On the Article collection page, I can easily show all of them, because there the tags are in a regular Collection List rather than a nested one.
This is a good use case for a multi-ref field.
USE CASE #2 - Sample sets
Display a selected sampling of related items, as a convenience.
EXAMPLE - I have a list of Products and I want to show a few of the most popular Variants. On the main catalog page, I want to list my 100 top product, each with up to 5 popular variants.
This works because again, the limit of 5 is fine, and next to those 5, I will place a link titled "See all variants".
Tips
Splitting Multi-Refs
In an [A] -> [B] => [C] setup, a CL bound to [A] cannot access [C].

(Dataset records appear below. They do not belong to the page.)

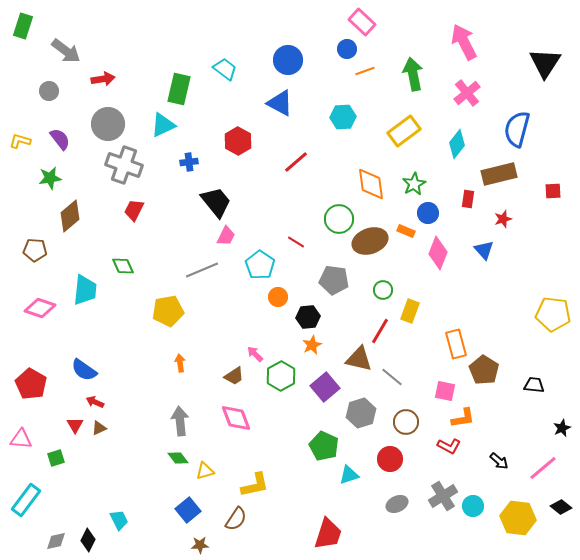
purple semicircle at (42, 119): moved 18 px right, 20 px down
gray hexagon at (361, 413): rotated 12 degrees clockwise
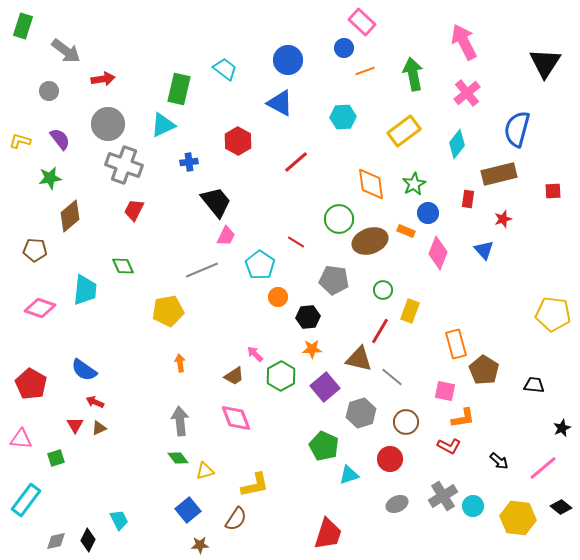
blue circle at (347, 49): moved 3 px left, 1 px up
orange star at (312, 345): moved 4 px down; rotated 24 degrees clockwise
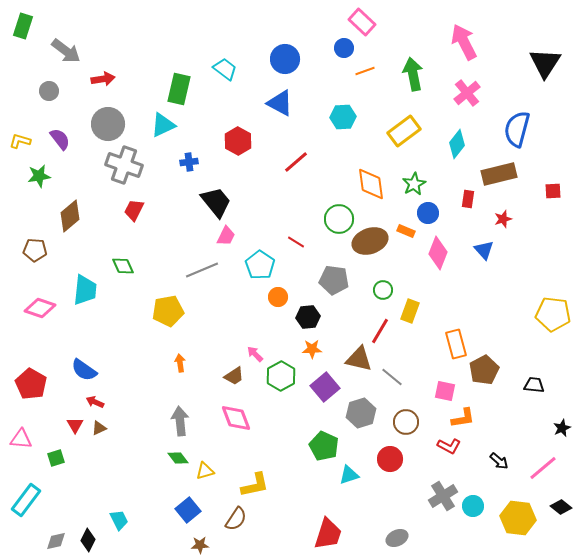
blue circle at (288, 60): moved 3 px left, 1 px up
green star at (50, 178): moved 11 px left, 2 px up
brown pentagon at (484, 370): rotated 12 degrees clockwise
gray ellipse at (397, 504): moved 34 px down
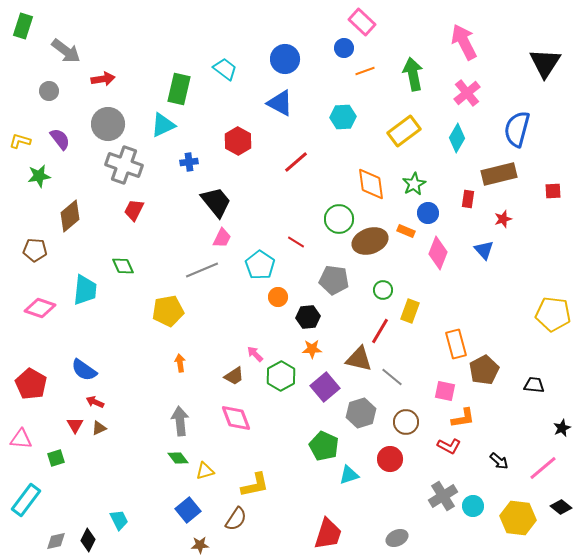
cyan diamond at (457, 144): moved 6 px up; rotated 8 degrees counterclockwise
pink trapezoid at (226, 236): moved 4 px left, 2 px down
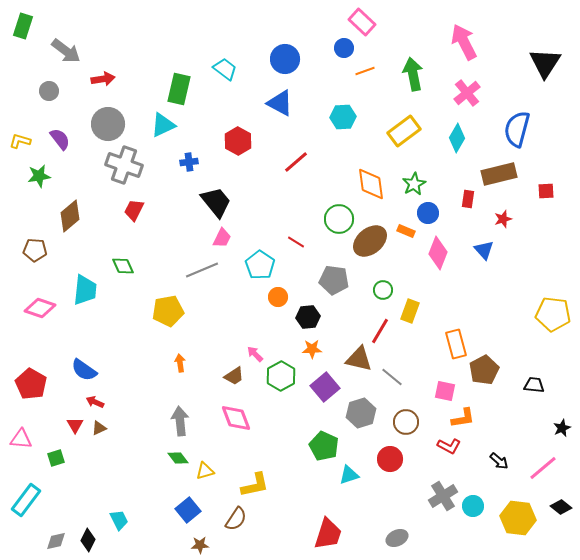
red square at (553, 191): moved 7 px left
brown ellipse at (370, 241): rotated 20 degrees counterclockwise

A small part of this access limitation can be overcome by splitting the multi-ref field into a primary single-ref and other multi-refs field.
- Primary ref would be a ref from [B] -> [C] that represents e.g. the most important category.
- Other refs would be a multi-ref from [B] => [C] that represents additional categories.
Advantages;
- This approach allows you to access some of the data you need to display in a "most important" or "sample of" kind of way.
- It works great with tools like FS filter.
- It's easy to manage
Disadvantages;
- Need to educate clients on the split ( no duplicates )
- This setup consumes two ref fields of your 5 ( CMS plan ) or 10 ( Business plan ) limit.